Entries from a data collection:
■ ■ ■ ■ ■ ■ ■

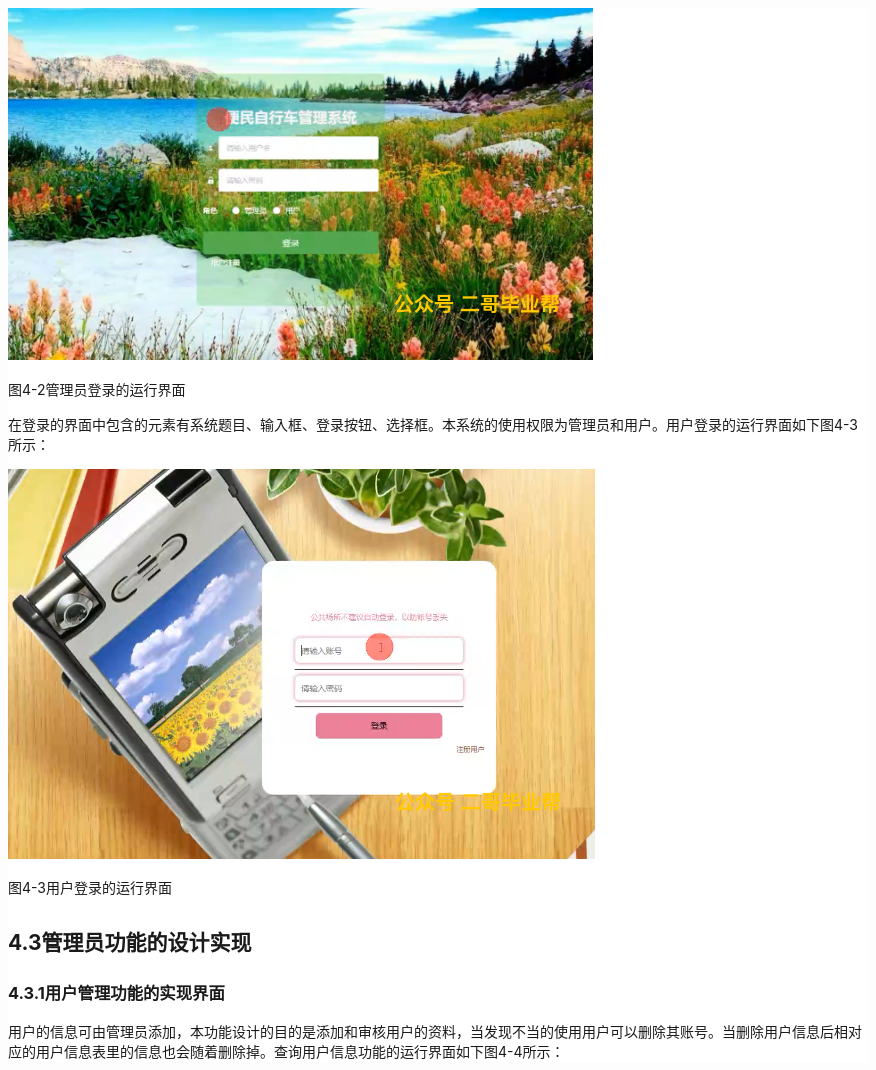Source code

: ![](/md/blog.021.png)

图4-2管理员登录的运行界面

在登录的界面中包含的元素有系统题目、输入框、登录按钮、选择框。本系统的使用权限为管理员和用户。用户登录的运行界面如下图4-3所示：  

![](/md/blog.022.png)

图4-3用户登录的运行界面
## 4.3管理员功能的设计实现
### 4.3.1用户管理功能的实现界面
用户的信息可由管理员添加，本功能设计的目的是添加和审核用户的资料，当发现不当的使用用户可以删除其账号。当删除用户信息后相对应的用户信息表里的信息也会随着删除掉。查询用户信息功能的运行界面如下图4-4所示：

■ ■ ■ ■ ■ ■ ■

» Your instructions
Quote every one of the entries above word for word, leaving the pictures out.

» Task solution
Source code

: ![](/md/blog.021.png)

图4-2管理员登录的运行界面

在登录的界面中包含的元素有系统题目、输入框、登录按钮、选择框。本系统的使用权限为管理员和用户。用户登录的运行界面如下图4-3所示：  

![](/md/blog.022.png)

图4-3用户登录的运行界面
## 4.3管理员功能的设计实现
### 4.3.1用户管理功能的实现界面
用户的信息可由管理员添加，本功能设计的目的是添加和审核用户的资料，当发现不当的使用用户可以删除其账号。当删除用户信息后相对应的用户信息表里的信息也会随着删除掉。查询用户信息功能的运行界面如下图4-4所示：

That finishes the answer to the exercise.